"It looks like a birthday cake out there at night," a New Mexico regulator told his colleague after returning from a trip to the state's oil-rich Permian Basin. Flares dot the region, burning off the greenhouse gas methane and also poisonous hydrogen sulfide given off by freshly drilled oil wells.
Methane emissions from oil wells, as well as other parts of the oil and gas sector, are being considered by U.S. EPA for potential regulations under the Clean Air Act. The agency released a set of five white papers in April exploring equipment and processes where the industry could tighten nuts and bolts to tamp down on emissions (EnergyWire, April 16).
Companies including TransCanada Corp., Pioneer Natural Resources Co. and XTO Energy Inc. came out swinging against EPA's white papers in comments released last week.

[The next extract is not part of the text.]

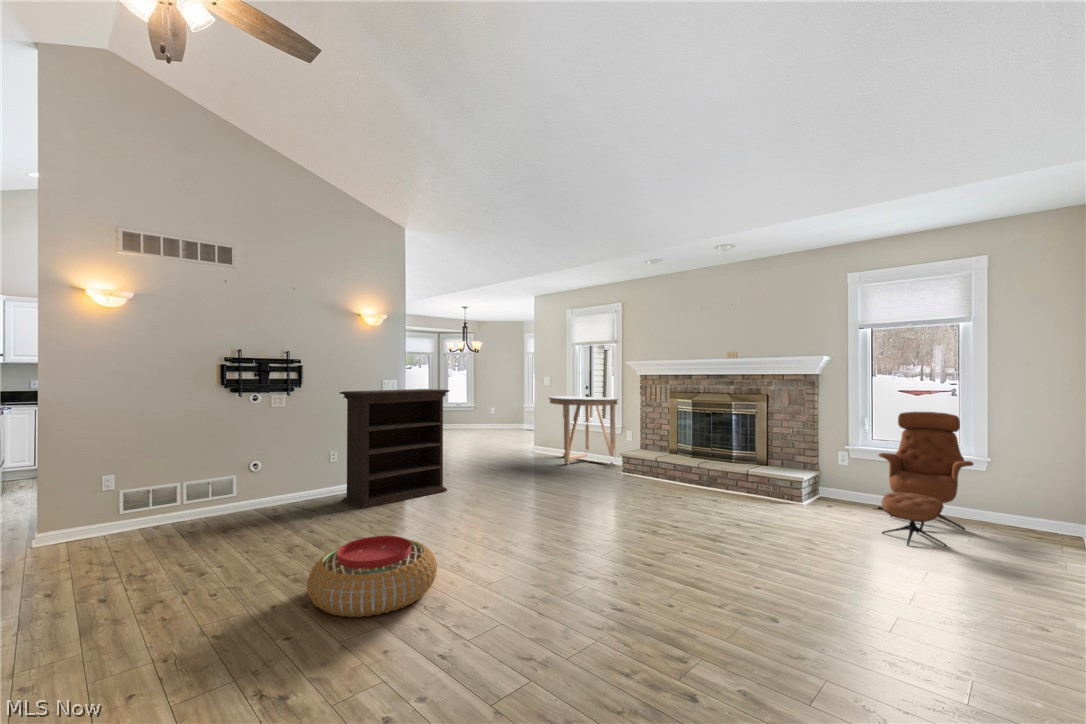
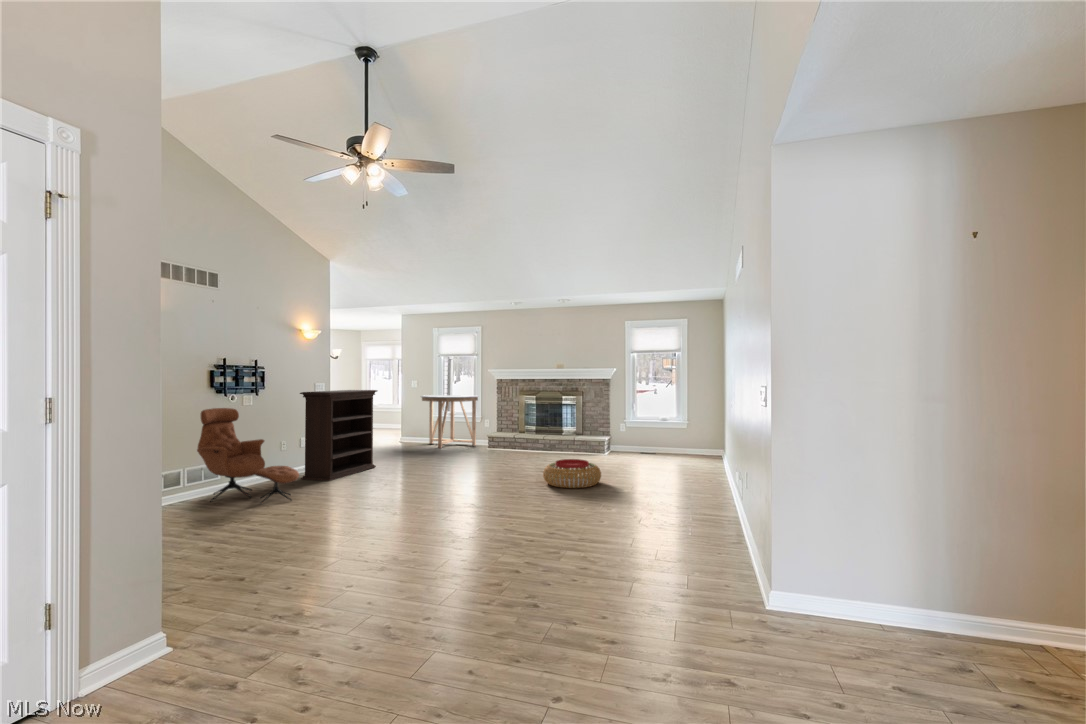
lounge chair: present [878,412,973,546] -> present [197,408,299,504]
pouf: present [307,536,437,617] -> present [543,459,601,488]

The papers were a key first step for the agency, which has been tasked by President Obama to explore regulating the sector to address climate change. The oil and gas sector is the largest industrial emitter of methane, which is 86 times as potent as carbon dioxide over a 20-year time frame. To tackle global warming, both gases matter.
The industry has strongly opposed EPA regulations and the agency, which initially seemed dedicated to the process, has lately appeared to draw back (EnergyWire, May 13).

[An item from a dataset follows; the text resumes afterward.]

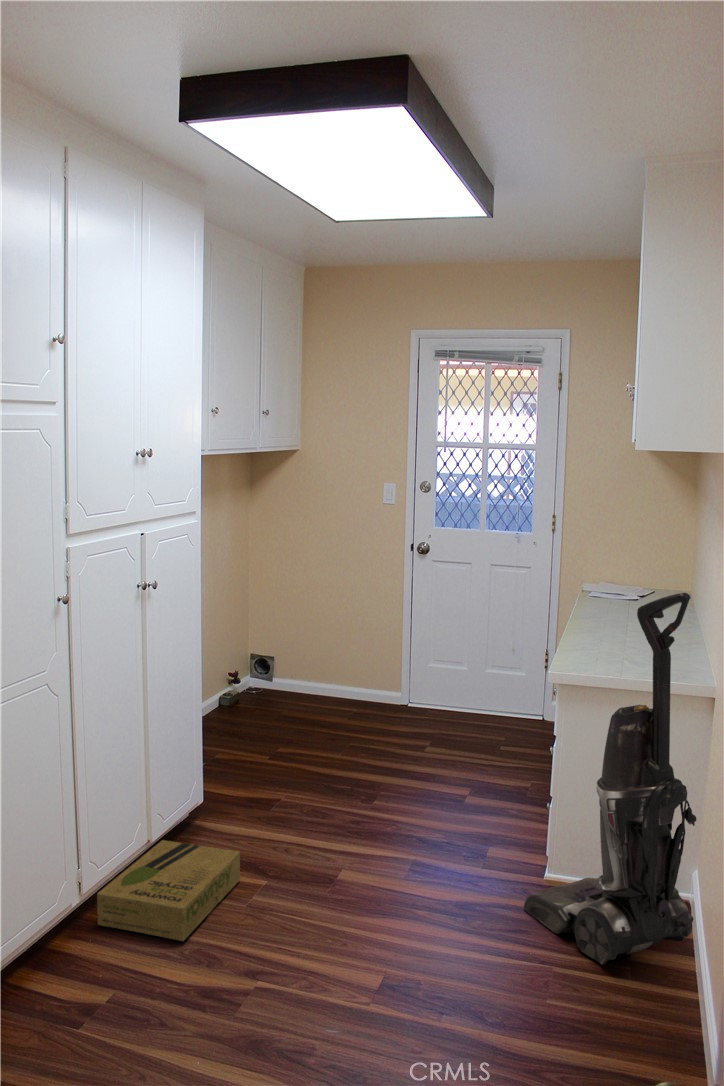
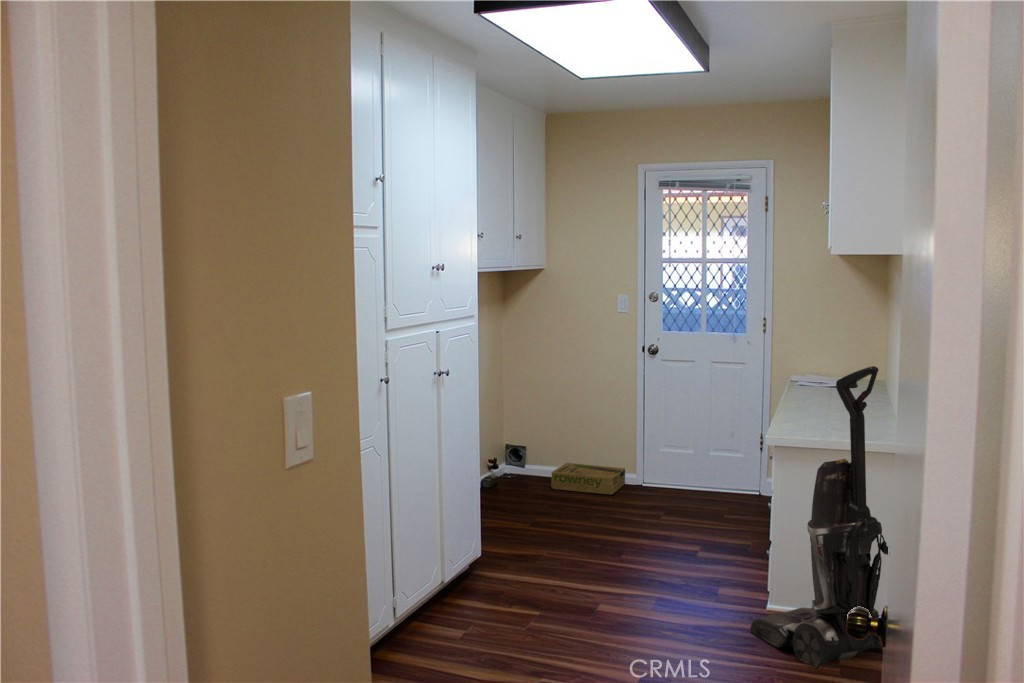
cardboard box: present [97,840,240,941] -> present [551,463,625,495]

One of the processes the EPA examined was extraction from oil wells. Many energy companies have switched to oil production in recent years as the fuel fetches a better price on the market than natural gas.
An unwanted hydrocarbon
Oil wells tend to co-produce natural gas, which is composed primarily of methane. Operators either vent the methane to the atmosphere or flare. In rare cases, they capture and sell the gas.
In its white paper, EPA found that oil well operators release between 44,306 and 247,000 tons of methane per year to the atmosphere.
Southwestern Energy challenged this emissions rate, pointing out that some states such as Colorado and Texas already regulate emissions from oil wells by requiring green completions or flaring.
XTO Energy's Joe Cardena also said that many companies control their emissions by flaring. A flare ignites the emerging stream of methane and burns up the hydrocarbon gas. Cardena suggested the EPA use an annual inventory of methane leaks called the Greenhouse Gas Reporting Program to calculate the actual emissions rate from oil wells.
While flaring is better than venting to the atmosphere, it does not achieve the efficiency of "green" completions, a process where companies capture up to 98 percent of the methane. EPA has mandated the use of green completions for gas wells beginning in 2015, but the regulations do not apply to oil wells.
Geology would dictate whether oil wells can undergo green completions, Cardena wrote. For instance, the Bakken Shale and the Eagle Ford Shale of West Texas are high-pressure reservoirs and their gas can be easily captured or flared.
A pipeline solution?
In contrast, low pressure reservoirs such as the Permian Basin in New Mexico and East Texas generates little gas, and it could be technically challenging to capture these emissions, Cardena wrote.
But the New Mexico state regulator disagreed. The biggest challenge for the industry in his state is the dearth of pipelines to take the gas captured from the wellhead into processing facilities, wrote Ned Jerabek of the New Mexico Environmental Department. In addition, there are few processing facilities available to handle the captured gas, he wrote.
Jerabek oversees the Permian Basin, where flaring is already the preferred method used by oil producers. If the pipeline infrastructure is expanded, technical challenges like the low pressures of the reservoir would be resolved, he wrote.
"As the pipeline infrastructure is extended, thus allowing Industry to use REC [green completions] technology as a revenue source, many of the obstacles like well pressure will be overcome," he wrote. "Industry deals with all these problems in the downstream gathering system and it is reasonable to require industry to bring that expertise and knowledge to bear at the well head."
The Environmental Defense Fund, which has been advocating for regulations, praised the white papers and called for decisive action from the agency.
"Methane is a powerful, short-lived climate pollutant accelerating the rate of global warming we are experiencing now," said Mark Brownstein, associate vice president of EDF, in a statement. "EPA's rigorous analysis through the white paper process illustrates that methane leaks from oil and gas equipment and facilities are a problem, but one that sensible and cost-effective policy measures can help us overcome."